The Weekend Fin Review picks up my latest op-ed which shows companies from Google to Alcoa are looking for low carbon economies for there next multi-million dollar investments. Since Australia has a carbon obese energy grid, we will fail to attract these new opportunities unless we cut carbon emissions…. and fast.
TEXT:
Is Australia’s Carbon Obesity Locking Out New Foreign Investment?
Before Iceland’s banks exposed themselves to the US sub-prime meltdown, this tiny Nordic country was attracting the attention of new energy-intensive industries from aluminium smelters to technology data-centers. Why was Iceland attracting these job creating billion dollar foreign investments?
Iceland has a stable supply of low carbon energy fuelled by greenhouse neutral geothermal and hydropower. These forms of energy eradicate any future carbon costs for Icelandic-based manufacturing industries, making Iceland particularly attractive to any long-lived industrial asset.
We hear a lot of talk from politicians how reducing carbon emissions will ‘destroy’ jobs in energy-intensive industries like aluminum or steel and shift jobs offshore. Those politicians however, never talk about the new investments from energy-intensive industries that will be needed over the coming decades. Those foreign investments will be on the lookout for stable, low carbon energy hubs for their long-lived assets.
Currently, Australia is the most carbon obese developed nation in the world with 680kg of carbon dioxide emitted for every $1000 produced in the economy. That’s up to double the obesity of other developed economies whether it’s the US, New Zealand or Japan.

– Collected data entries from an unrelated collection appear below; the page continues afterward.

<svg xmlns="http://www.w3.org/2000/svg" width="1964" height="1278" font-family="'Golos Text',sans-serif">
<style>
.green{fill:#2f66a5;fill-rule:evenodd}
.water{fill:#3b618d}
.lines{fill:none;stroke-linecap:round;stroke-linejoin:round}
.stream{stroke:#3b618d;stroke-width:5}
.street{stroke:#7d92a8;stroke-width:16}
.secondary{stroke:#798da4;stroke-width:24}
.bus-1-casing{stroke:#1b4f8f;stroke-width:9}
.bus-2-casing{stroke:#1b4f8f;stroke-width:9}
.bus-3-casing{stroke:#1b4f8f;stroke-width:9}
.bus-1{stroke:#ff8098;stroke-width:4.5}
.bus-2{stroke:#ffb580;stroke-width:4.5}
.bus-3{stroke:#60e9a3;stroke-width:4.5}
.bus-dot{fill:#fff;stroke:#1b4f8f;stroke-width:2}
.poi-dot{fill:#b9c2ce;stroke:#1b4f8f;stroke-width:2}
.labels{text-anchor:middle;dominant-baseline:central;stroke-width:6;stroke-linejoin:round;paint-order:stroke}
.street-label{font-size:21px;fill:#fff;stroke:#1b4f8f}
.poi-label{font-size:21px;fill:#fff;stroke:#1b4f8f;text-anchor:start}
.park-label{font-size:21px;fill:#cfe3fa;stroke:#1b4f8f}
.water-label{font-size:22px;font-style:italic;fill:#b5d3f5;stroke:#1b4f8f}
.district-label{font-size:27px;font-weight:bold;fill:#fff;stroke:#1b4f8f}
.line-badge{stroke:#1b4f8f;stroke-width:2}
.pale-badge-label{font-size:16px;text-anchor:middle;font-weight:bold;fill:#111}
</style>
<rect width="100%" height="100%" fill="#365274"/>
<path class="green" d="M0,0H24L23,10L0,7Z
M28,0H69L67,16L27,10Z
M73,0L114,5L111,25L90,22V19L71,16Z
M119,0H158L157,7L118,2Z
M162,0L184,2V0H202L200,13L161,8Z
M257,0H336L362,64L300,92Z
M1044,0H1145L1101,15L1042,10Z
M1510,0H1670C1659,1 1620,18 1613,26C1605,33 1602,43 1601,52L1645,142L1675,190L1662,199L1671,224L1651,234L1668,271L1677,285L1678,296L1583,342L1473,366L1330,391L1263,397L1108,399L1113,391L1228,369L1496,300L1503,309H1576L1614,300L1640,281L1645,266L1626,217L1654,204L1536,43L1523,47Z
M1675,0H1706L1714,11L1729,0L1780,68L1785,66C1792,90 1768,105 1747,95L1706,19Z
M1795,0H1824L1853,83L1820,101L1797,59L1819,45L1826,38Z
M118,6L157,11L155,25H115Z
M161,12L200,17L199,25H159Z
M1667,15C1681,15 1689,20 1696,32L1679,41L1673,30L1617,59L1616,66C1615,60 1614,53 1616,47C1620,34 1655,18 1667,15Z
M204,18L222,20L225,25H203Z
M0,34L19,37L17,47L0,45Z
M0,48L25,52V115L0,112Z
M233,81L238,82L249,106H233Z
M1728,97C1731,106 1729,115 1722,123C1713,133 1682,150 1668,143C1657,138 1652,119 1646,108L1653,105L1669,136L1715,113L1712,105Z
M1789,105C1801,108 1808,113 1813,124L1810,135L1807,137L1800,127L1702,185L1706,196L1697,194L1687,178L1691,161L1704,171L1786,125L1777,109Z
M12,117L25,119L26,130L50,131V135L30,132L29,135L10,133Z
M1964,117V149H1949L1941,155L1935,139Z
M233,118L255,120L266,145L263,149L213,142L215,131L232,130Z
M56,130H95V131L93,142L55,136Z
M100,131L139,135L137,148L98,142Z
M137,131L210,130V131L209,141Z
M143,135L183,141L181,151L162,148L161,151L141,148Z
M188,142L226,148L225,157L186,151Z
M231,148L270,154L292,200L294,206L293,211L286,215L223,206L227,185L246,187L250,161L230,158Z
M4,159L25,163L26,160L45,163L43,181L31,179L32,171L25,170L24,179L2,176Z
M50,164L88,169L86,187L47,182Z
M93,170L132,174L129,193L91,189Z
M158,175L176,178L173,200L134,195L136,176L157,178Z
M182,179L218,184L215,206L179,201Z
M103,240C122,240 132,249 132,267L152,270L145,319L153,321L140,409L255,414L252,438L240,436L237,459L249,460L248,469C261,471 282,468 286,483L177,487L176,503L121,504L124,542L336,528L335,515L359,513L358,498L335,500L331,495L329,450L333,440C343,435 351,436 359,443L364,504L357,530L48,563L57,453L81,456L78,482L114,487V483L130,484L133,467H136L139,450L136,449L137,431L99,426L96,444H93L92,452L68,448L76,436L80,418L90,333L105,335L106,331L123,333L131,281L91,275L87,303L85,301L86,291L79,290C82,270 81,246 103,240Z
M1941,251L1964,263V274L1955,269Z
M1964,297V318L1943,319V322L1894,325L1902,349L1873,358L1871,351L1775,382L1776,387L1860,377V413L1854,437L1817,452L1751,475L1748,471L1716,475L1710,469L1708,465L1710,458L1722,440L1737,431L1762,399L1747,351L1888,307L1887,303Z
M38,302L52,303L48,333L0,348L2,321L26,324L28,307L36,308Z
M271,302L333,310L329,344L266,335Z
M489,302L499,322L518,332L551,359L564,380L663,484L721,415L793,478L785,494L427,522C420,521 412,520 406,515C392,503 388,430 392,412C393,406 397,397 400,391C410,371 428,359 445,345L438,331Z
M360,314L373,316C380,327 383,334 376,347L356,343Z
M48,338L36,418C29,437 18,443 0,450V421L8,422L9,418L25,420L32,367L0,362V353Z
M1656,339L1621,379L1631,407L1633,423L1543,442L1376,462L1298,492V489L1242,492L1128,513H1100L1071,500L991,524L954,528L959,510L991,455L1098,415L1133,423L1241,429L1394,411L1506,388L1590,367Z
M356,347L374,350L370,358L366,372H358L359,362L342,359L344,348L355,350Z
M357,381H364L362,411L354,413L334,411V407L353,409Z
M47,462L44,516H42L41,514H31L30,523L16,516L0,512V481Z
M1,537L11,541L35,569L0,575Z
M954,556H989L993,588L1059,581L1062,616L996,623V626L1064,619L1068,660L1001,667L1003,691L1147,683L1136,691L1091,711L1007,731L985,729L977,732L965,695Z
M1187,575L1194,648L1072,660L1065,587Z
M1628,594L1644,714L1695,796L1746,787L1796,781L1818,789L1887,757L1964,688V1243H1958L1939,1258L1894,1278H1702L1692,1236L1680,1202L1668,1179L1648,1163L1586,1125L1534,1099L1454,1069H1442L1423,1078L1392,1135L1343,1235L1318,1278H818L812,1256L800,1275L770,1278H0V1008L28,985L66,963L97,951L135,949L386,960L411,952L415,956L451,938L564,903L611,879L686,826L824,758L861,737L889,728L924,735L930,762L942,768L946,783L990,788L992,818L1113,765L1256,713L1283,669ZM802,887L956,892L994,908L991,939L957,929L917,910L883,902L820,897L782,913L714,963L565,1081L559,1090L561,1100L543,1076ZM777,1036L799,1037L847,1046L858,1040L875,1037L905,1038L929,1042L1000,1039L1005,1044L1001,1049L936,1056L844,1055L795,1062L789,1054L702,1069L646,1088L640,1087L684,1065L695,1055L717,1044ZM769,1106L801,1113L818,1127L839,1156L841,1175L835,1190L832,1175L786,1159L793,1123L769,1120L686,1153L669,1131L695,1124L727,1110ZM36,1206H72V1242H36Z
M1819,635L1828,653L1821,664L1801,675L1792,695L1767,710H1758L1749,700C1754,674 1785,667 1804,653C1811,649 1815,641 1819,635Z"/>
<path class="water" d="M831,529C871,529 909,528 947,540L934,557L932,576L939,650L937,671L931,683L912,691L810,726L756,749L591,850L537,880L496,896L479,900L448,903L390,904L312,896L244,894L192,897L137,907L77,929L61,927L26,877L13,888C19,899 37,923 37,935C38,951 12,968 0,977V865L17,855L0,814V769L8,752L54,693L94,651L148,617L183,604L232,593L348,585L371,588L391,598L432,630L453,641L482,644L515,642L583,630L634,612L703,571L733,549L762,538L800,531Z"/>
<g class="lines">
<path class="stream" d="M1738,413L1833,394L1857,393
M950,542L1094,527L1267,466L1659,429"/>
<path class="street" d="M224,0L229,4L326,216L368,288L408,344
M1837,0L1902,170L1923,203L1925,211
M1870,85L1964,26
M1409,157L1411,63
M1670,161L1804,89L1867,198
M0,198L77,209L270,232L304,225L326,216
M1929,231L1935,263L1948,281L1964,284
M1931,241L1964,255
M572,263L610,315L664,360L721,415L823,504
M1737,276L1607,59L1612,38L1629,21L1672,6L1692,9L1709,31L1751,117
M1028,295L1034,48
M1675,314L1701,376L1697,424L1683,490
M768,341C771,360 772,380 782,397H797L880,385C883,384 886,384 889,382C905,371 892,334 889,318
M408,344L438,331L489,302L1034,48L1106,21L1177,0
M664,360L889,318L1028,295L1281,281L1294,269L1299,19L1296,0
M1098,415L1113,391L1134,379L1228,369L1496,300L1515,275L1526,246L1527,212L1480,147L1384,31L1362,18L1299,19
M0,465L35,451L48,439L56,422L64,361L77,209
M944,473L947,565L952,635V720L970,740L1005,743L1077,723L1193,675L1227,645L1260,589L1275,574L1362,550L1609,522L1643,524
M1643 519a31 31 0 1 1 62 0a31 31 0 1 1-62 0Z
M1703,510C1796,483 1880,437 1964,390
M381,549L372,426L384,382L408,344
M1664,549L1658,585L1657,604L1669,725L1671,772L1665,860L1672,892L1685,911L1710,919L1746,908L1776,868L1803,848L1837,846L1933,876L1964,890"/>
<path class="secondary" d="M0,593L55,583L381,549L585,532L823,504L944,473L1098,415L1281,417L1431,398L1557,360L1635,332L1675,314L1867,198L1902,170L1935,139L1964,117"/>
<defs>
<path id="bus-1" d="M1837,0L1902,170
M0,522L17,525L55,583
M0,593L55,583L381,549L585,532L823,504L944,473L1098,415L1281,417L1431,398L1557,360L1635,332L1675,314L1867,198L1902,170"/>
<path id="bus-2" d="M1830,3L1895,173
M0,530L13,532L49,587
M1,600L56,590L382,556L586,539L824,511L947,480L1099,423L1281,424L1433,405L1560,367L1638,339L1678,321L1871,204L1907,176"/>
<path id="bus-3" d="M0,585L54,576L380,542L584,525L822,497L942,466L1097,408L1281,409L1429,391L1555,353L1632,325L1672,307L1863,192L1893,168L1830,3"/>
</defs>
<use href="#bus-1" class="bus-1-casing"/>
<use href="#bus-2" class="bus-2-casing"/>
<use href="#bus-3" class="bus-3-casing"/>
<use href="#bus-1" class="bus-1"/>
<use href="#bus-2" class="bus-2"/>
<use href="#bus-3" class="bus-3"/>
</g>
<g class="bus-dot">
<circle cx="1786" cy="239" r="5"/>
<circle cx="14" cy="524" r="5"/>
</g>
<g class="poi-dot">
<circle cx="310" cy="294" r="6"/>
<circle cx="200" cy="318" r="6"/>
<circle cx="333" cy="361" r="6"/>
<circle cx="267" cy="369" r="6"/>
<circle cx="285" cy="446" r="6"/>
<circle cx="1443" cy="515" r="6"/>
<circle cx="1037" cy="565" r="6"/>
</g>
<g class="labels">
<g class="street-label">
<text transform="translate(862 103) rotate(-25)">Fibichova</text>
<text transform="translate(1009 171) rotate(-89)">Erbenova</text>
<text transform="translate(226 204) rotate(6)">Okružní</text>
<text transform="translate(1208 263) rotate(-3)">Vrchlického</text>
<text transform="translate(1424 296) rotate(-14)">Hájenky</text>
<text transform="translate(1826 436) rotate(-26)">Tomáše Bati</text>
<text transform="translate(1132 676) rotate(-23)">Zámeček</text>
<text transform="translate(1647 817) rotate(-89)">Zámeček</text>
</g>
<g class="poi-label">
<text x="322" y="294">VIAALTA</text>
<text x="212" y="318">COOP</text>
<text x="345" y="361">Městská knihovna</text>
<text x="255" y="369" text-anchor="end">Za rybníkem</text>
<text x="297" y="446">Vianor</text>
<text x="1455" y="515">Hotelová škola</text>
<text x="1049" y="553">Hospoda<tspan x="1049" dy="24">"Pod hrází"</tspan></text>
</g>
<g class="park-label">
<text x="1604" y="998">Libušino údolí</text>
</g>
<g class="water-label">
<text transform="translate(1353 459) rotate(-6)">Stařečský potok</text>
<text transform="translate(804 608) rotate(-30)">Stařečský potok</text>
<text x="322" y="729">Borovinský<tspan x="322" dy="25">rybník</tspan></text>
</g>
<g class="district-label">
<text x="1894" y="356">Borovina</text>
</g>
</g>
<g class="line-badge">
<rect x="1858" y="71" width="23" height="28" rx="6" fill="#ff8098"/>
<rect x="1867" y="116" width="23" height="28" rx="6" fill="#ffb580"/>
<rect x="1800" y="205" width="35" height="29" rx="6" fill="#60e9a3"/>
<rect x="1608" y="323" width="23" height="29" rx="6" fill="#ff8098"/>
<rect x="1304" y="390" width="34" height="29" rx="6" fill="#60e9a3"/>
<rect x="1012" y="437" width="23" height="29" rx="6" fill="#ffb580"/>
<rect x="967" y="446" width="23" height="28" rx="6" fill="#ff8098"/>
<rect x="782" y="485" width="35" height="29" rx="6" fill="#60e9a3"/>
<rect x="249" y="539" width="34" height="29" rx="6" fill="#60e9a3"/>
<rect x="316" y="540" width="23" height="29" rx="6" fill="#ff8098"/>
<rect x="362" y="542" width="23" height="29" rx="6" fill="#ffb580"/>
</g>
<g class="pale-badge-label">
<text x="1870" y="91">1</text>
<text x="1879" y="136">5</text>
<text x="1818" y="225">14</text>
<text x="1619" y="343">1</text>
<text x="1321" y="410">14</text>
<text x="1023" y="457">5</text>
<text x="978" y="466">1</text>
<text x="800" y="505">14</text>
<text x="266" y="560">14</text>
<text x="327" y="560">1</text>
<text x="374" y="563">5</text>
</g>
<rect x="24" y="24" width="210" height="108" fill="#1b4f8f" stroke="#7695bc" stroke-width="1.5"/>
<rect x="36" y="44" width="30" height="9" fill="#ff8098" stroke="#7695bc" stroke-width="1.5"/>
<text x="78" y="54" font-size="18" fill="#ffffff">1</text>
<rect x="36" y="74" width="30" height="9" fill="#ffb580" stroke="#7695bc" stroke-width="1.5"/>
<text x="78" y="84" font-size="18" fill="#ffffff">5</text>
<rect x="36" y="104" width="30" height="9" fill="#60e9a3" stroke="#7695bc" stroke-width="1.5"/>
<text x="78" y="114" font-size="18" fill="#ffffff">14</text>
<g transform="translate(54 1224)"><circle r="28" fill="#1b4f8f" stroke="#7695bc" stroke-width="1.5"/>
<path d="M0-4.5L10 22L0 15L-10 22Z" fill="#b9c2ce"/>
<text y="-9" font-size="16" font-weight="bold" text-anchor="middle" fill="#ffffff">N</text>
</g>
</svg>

Australia’s carbon obesity leaves a huge long-term carbon cost exposure for energy-intensive investments. Some visionary companies are already making investment decisions on future carbon risk and sends an omninous warning sign to future low carbon investment in Australia.
Microsoft, IBM, Google and Yahoo all spend billions each year on new massive energy-intensive data-centers filled with racks of hard-drives and computer equipment. Each data-centre is worth upwards of $500 million and employ hundreds of skilled technologists for operation. With movies, music and sports being streamed online nowadays, the largest data-center empire means a competitive advantage for each of these firms as the world moves deeper into the digital age.
Google has done something that no large company is yet doing. It has quietly self-imposed a carbon price on their investments – well before a formal carbon price is mandated by the developed world. Why? By self-imposing a carbon price, Google is getting rid of the future economic liabilities from a carbon price, which is inevitable.
In Google’s own words ‘Pricing carbon is an important tool to reducing the financial risk that our energy investments face’. Google, like the other large IT corporations, are continually on the look out for Asian investments, as that is where their future customer base will come from.
Given Australia’s carbon obesity, Google’s self-imposed carbon price would rule out investment in coal addicted energy grids like NSW, QLD and Victoria. It’s no coincidence that the last two massive data-centers built by Google are sourced by low carbon hydro-power in the remote western area of the United States, along the Columbia River.
Like the outer reaches of Oregon, Tasmania has low carbon, stable sources of energy (hydro coupled with wind) and would be the perfect place for Google’s next $500 million data-center for Asia.
Forseeably however, any region or state in Australia could create its own low carbon hub so as to attract these new energy-intensive investments. The race is on for Australia’s ‘Low Carbon State’ – but Tasmania has a big lead on this front.
A global price on carbon is already here and is shifting investment within innovative corporations. Those who continue to spout about job cuts if Australia reduces carbon emissions are missing the next big economic boom as the world moves away from carbon emissions.